QUOTED PASSAGE:
- Opening Delimiter -
Type 1 interferons (IFNs) are another key component to pathogenesis in SLE. This is reflected by the increased expression of interferon-stimulated genes, forming a type 1 IFN signature that is observed in 60–80% of patients.⁷ Type 1 IFNs are produced by plasmacytoid dendritic cells in high concentrations and act on many facets of the immune system, such as B cells to promote the production of autoantibodies.⁷ We modeled a plasmacytoid dendritic cell out of play dough and demonstrated the increased production of type 1 IFN by a spread of beads that participants could run their hands over (Figure 4f). Importantly, the type 1 IFN beads were a different shape to the other cytokine beads placed on the other side of the poster. The purpose of this was to convey that they are a different kind of cytokine but that fundamentally, cytokines are signaling molecules.

MULTI-MODAL SCIENTIFIC COMMUNICATION

Participants keenly engaged with our displays and models with a particular interest in the complex interplay of several arms of the immune system driving pathology in SLE. A common question was “How do you treat SLE when there are so many things going on”? This stimulated some interesting conversation, where we talked about this being an important challenge in SLE treatment and research. Indeed, SLE has suffered from an astonishing lack of new treatments, with glucocorticoids (steroids) remaining the mainstay treatment because they broadly dampen inflammation, despite a long list of dose-dependent adverse side effects they bring, such as obesity and osteoporosis.⁸ Newer treatments have been few and far between and often unsuccessful because they are targeting only one facet of inflammation.
- Closing Delimiter -
EXTRACTED DATA:
- Opening Delimiter -
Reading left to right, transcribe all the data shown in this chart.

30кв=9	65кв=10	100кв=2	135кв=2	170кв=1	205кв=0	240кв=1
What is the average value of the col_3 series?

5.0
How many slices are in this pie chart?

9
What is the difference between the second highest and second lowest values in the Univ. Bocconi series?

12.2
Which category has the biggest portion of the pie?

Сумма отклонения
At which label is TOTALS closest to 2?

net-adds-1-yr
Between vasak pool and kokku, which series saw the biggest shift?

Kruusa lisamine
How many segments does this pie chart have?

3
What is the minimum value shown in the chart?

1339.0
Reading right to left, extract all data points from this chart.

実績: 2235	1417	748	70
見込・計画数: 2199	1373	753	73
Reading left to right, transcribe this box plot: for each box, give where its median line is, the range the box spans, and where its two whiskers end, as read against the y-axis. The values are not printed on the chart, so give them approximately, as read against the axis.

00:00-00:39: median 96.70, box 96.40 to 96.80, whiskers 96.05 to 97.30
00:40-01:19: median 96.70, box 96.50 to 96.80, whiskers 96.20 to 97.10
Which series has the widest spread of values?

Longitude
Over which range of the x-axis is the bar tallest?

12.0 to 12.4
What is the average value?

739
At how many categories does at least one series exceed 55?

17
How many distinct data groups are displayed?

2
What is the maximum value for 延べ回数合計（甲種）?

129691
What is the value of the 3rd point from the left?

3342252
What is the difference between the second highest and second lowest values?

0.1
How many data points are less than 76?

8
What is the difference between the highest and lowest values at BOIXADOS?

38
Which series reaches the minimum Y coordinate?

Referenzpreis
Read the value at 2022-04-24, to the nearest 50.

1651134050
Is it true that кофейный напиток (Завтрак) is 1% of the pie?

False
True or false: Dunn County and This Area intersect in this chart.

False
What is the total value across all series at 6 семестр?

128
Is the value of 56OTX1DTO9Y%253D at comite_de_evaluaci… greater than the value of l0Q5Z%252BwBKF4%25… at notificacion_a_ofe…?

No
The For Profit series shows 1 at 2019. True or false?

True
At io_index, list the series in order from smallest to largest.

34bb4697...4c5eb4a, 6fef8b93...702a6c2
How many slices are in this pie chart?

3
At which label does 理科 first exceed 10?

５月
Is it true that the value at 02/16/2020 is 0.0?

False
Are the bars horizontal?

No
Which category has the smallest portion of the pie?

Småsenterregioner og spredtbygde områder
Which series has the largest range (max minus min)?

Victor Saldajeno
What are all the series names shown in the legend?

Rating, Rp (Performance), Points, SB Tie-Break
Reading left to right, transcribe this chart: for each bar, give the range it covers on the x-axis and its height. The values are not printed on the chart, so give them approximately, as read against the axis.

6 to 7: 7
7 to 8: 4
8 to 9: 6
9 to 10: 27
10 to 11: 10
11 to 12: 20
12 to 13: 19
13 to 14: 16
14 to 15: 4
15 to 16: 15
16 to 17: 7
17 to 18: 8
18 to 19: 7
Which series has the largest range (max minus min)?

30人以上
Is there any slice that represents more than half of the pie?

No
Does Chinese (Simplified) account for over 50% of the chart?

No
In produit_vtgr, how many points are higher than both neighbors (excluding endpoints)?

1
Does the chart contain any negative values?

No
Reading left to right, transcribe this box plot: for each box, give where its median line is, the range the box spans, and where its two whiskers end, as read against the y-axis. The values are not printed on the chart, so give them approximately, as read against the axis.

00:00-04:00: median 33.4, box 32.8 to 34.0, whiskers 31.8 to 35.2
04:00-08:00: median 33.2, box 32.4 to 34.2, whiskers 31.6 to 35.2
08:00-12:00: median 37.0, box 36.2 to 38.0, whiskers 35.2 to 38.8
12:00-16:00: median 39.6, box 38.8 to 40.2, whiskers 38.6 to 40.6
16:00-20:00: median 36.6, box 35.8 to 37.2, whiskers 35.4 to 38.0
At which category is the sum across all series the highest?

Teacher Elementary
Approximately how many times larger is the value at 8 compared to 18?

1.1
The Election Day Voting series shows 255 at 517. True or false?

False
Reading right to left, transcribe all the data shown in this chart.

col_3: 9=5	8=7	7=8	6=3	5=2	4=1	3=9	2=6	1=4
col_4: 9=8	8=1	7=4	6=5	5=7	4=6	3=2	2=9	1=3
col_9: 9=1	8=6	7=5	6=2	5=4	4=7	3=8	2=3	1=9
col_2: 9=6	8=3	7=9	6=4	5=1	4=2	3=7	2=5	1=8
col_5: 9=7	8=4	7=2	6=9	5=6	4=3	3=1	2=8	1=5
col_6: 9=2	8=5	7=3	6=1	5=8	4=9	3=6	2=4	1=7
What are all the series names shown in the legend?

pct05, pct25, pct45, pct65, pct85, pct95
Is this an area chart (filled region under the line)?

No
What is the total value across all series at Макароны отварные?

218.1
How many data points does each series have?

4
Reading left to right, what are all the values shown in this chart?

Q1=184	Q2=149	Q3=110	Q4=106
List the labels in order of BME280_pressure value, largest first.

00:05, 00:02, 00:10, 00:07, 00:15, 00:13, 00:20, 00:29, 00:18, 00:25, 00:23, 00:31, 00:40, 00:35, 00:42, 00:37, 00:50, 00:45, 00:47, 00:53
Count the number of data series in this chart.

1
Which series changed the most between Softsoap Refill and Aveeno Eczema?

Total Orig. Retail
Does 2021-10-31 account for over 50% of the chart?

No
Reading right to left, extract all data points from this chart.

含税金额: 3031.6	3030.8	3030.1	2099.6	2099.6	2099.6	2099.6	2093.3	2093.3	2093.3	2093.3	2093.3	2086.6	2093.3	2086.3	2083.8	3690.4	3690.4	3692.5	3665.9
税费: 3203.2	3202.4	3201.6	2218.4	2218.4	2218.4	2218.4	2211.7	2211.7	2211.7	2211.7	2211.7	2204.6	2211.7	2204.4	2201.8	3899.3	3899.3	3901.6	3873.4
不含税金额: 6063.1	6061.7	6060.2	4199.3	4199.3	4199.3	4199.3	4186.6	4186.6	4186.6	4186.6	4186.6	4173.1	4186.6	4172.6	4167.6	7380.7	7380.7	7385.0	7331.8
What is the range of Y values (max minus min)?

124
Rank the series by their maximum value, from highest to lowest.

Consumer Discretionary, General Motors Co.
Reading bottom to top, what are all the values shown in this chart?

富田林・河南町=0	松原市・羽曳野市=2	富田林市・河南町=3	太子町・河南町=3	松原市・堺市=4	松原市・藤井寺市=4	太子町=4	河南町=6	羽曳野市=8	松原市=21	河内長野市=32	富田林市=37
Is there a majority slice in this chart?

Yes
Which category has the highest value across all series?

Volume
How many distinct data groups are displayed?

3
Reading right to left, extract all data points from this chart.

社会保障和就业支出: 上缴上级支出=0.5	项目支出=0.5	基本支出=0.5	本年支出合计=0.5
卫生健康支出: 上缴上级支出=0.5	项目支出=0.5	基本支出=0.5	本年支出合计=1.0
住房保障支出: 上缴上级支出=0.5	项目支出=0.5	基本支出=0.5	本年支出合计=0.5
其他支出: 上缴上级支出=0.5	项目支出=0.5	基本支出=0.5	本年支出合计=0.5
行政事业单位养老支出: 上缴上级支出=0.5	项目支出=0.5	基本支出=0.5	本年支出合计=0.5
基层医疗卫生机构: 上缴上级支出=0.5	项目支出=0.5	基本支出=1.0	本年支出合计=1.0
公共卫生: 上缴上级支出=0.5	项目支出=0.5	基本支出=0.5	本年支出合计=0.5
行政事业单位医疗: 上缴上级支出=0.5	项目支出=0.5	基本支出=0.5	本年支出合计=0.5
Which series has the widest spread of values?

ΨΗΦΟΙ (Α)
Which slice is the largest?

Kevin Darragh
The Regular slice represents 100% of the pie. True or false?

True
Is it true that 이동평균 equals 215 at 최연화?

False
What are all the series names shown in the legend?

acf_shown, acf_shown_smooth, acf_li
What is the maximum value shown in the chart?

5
- Closing Delimiter -
PROMPT 1: According to the text on SLE, in what share of patients is the type 1 IFN signature seen?
PROMPT 2: From the text on SLE, copy word for word the part that opens with the words containing "Type 1 interferons" and closes with "are signaling molecules.".
You won't need the material for this.

YOUR SOLUTION 1: It is seen in 60–80% of patients.

YOUR SOLUTION 2:
Type 1 interferons (IFNs) are another key component to pathogenesis in SLE. This is reflected by the increased expression of interferon-stimulated genes, forming a type 1 IFN signature that is observed in 60–80% of patients.⁷ Type 1 IFNs are produced by plasmacytoid dendritic cells in high concentrations and act on many facets of the immune system, such as B cells to promote the production of autoantibodies.⁷ We modeled a plasmacytoid dendritic cell out of play dough and demonstrated the increased production of type 1 IFN by a spread of beads that participants could run their hands over (Figure 4f). Importantly, the type 1 IFN beads were a different shape to the other cytokine beads placed on the other side of the poster. The purpose of this was to convey that they are a different kind of cytokine but that fundamentally, cytokines are signaling molecules.